Record set section start

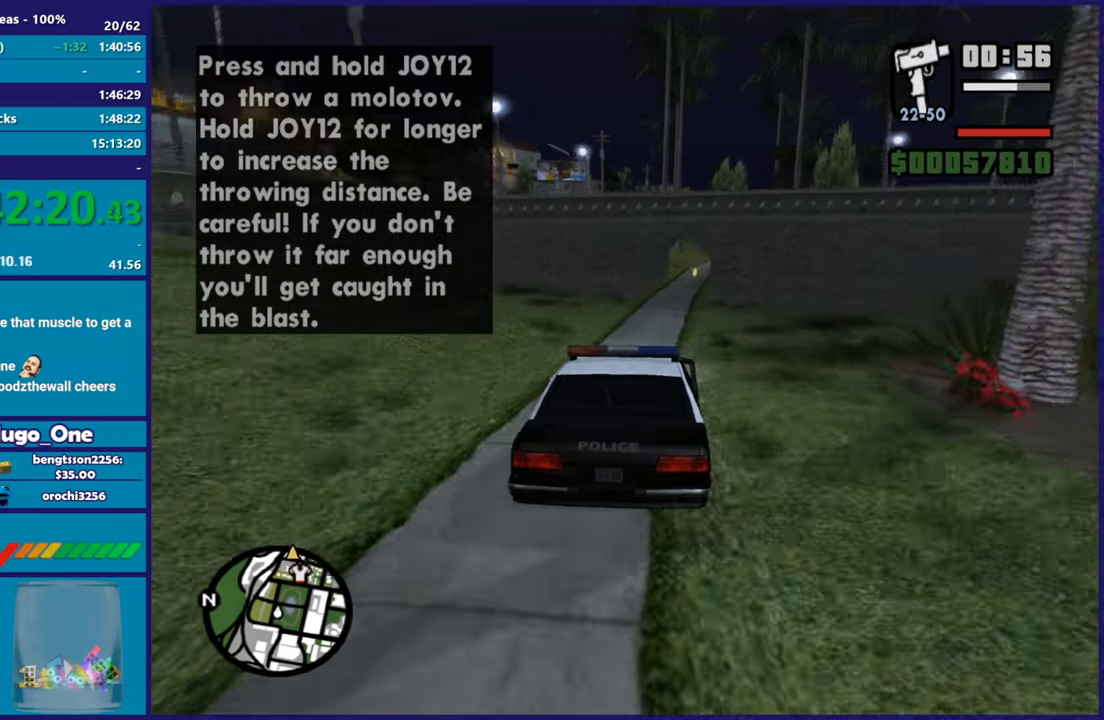
{"buttons": ["R2"], "left_stick": "up-left", "right_stick": "center", "button_events": []}
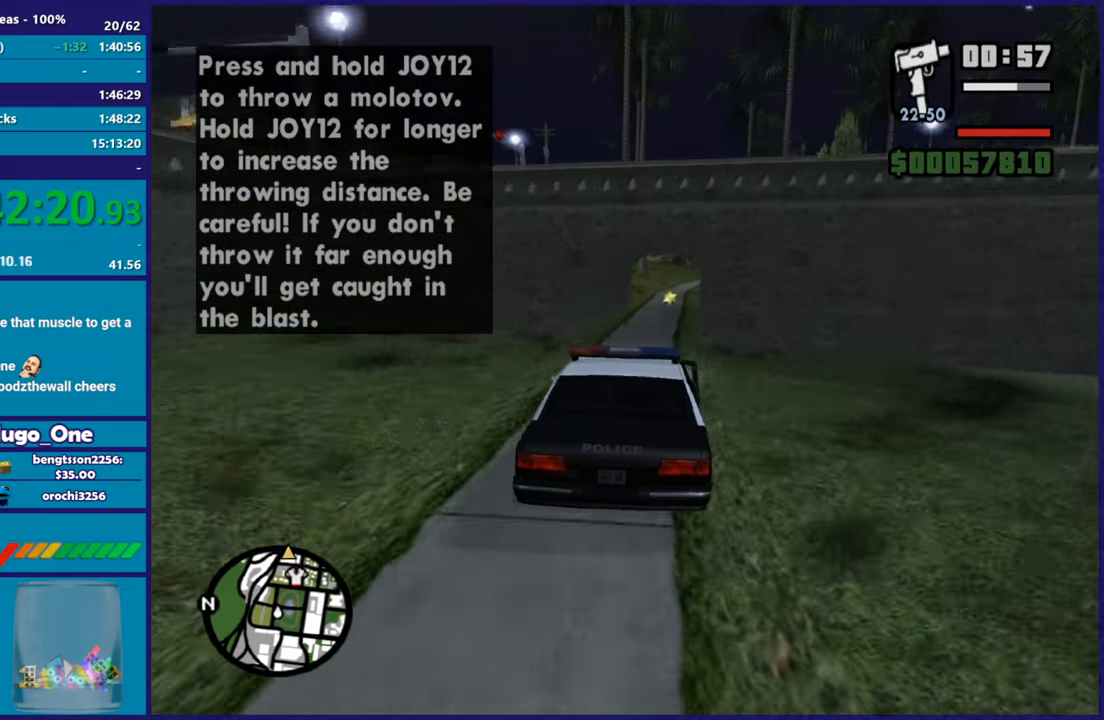
{"buttons": ["R2"], "left_stick": "down-right", "right_stick": "center", "button_events": []}
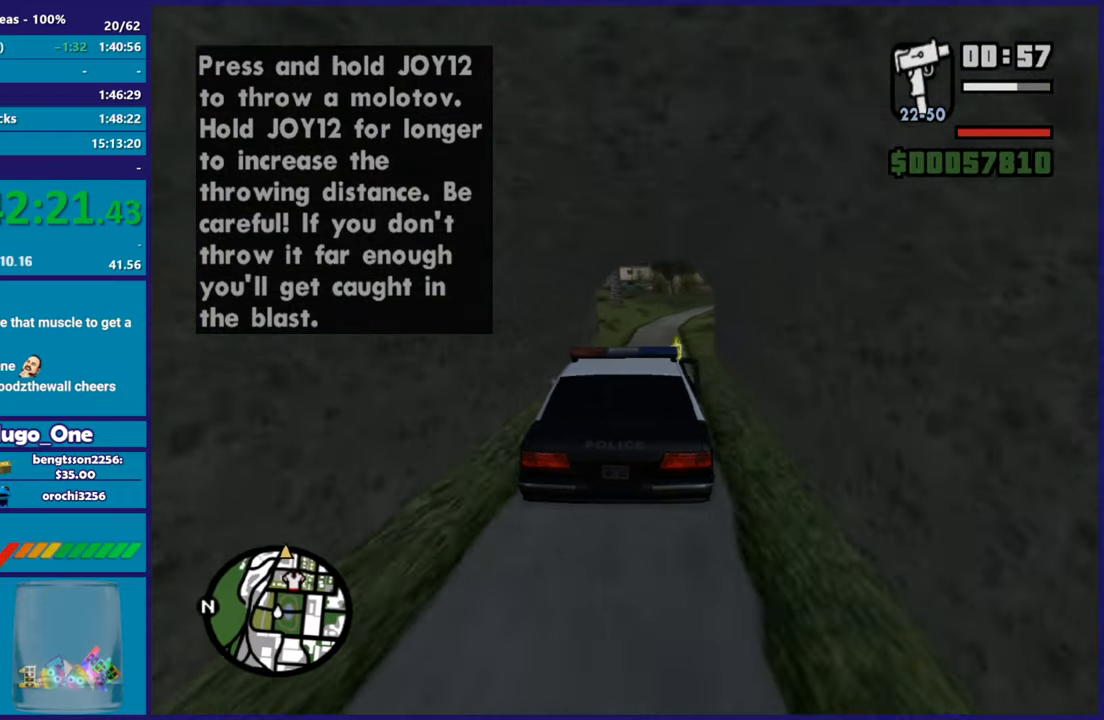
{"buttons": ["R2"], "left_stick": "left", "right_stick": "down-left", "button_events": []}
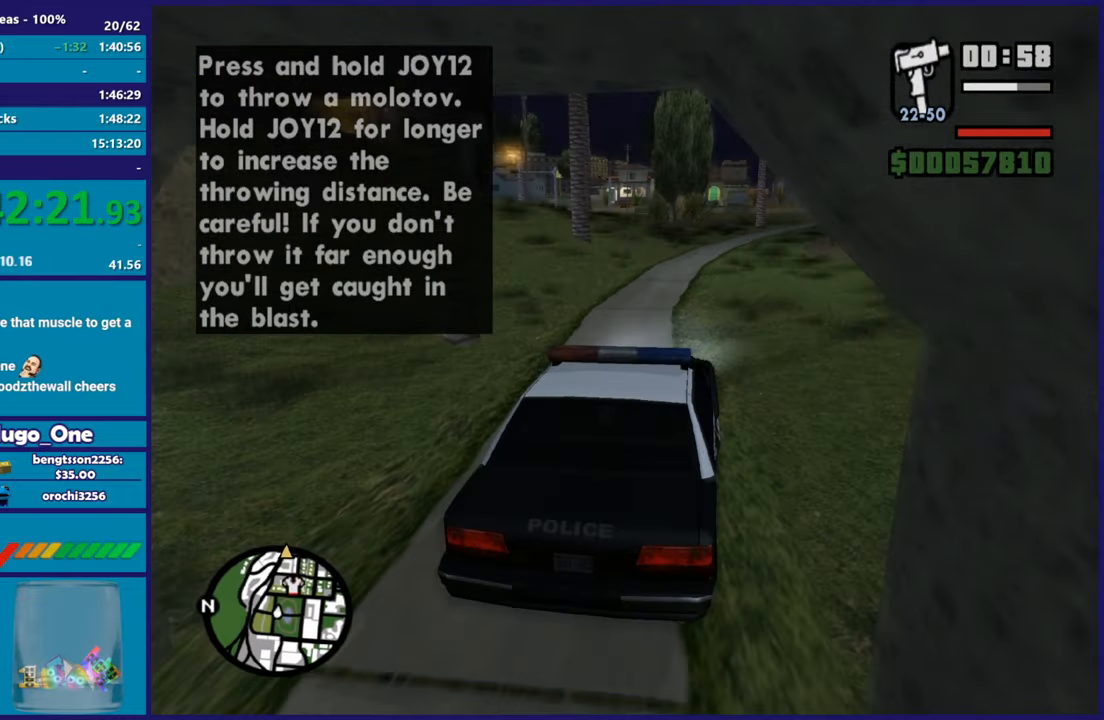
{"buttons": ["L2"], "left_stick": "left", "right_stick": "down-left", "button_events": [[217, "R2", "up"], [500, "L2", "down"]]}
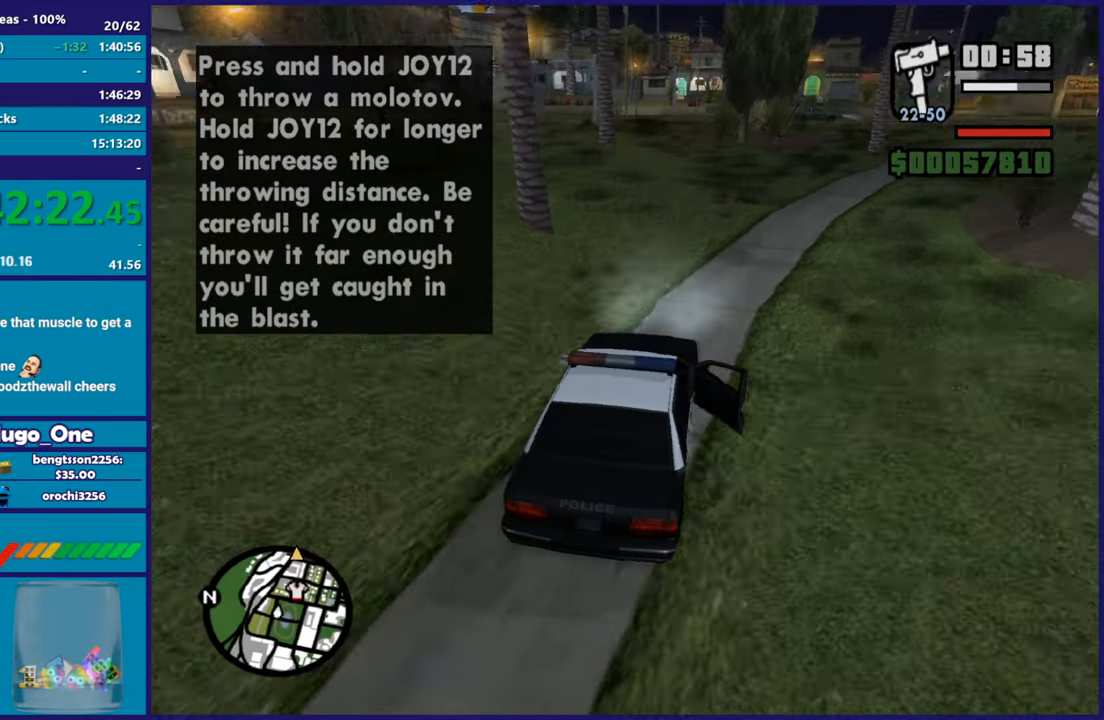
{"buttons": [], "left_stick": "center", "right_stick": "down-left", "button_events": [[150, "L2", "up"]]}
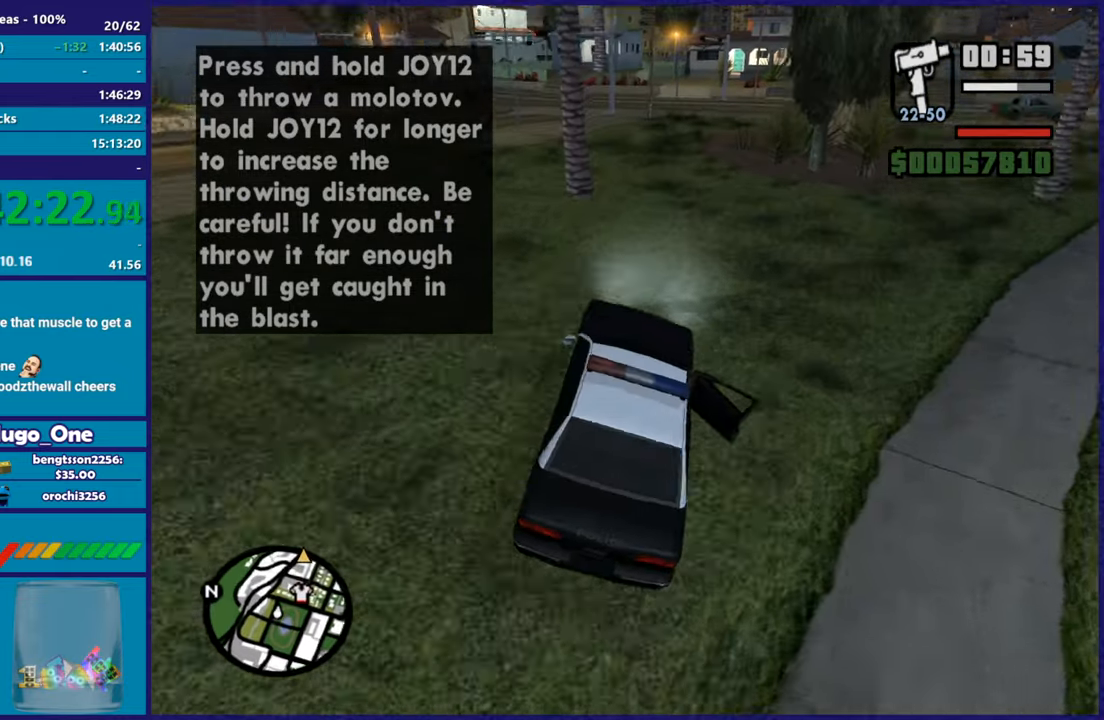
{"buttons": [], "left_stick": "center", "right_stick": "down-left"}
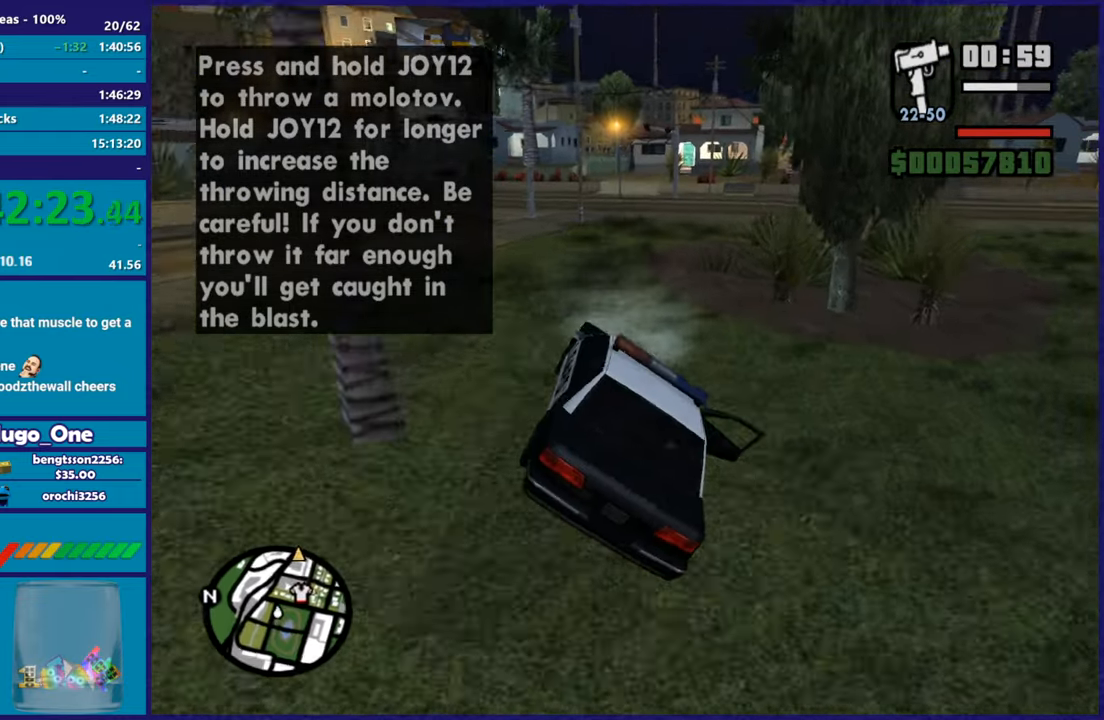
{"buttons": ["R2"], "left_stick": "down-right", "right_stick": "down-left"}
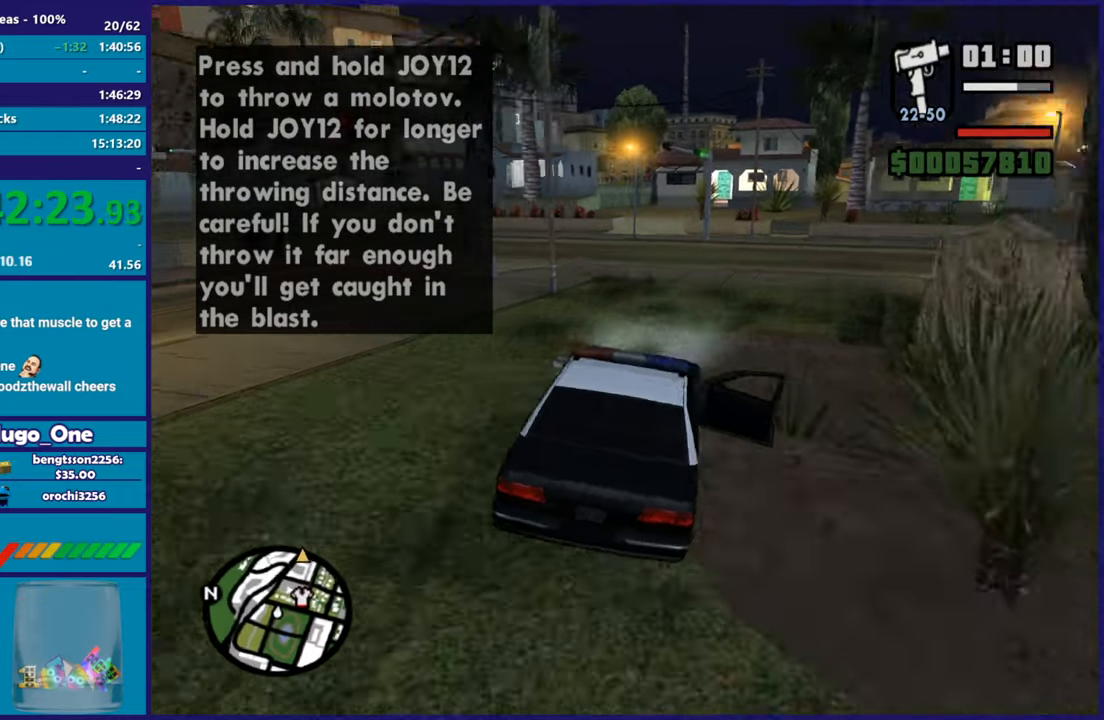
{"buttons": [], "left_stick": "left", "right_stick": "down-left", "button_events": [[300, "R2", "up"]]}
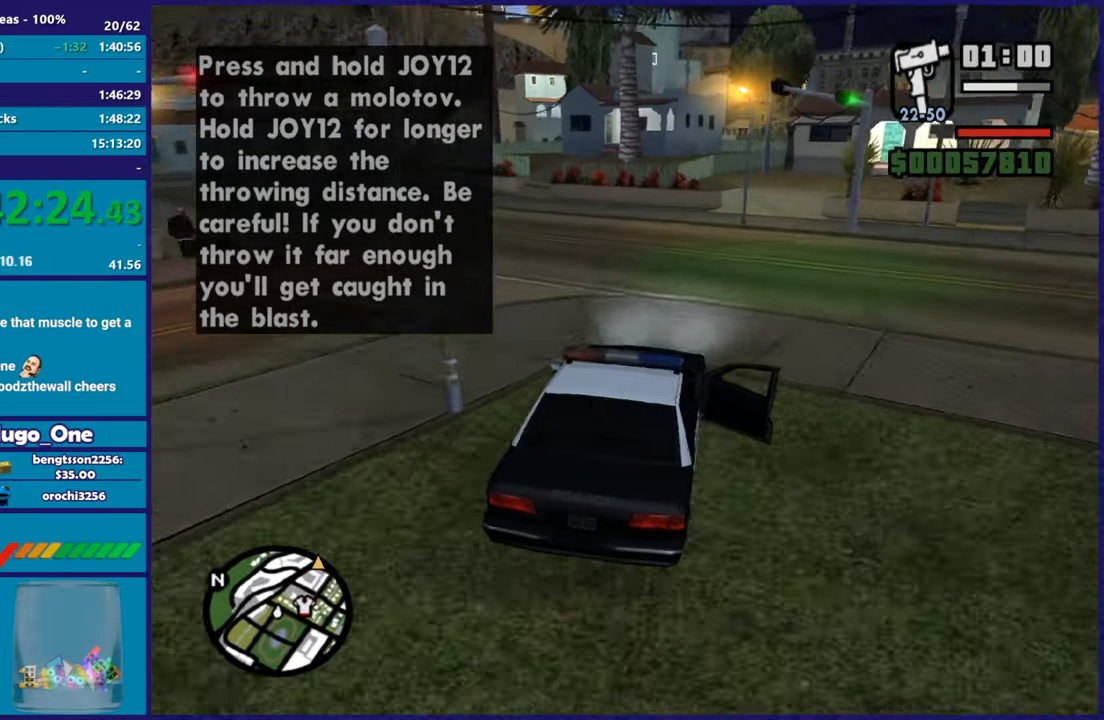
{"buttons": ["R2"], "left_stick": "left", "right_stick": "down-left", "button_events": [[34, "R2", "down"]]}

Record set section end

Where the string "center" appears in a line of the entries above, return that line.

{"buttons": ["R2"], "left_stick": "up-left", "right_stick": "center", "button_events": []}
{"buttons": ["R2"], "left_stick": "down-right", "right_stick": "center", "button_events": []}
{"buttons": [], "left_stick": "center", "right_stick": "down-left", "button_events": [[150, "L2", "up"]]}
{"buttons": [], "left_stick": "center", "right_stick": "down-left"}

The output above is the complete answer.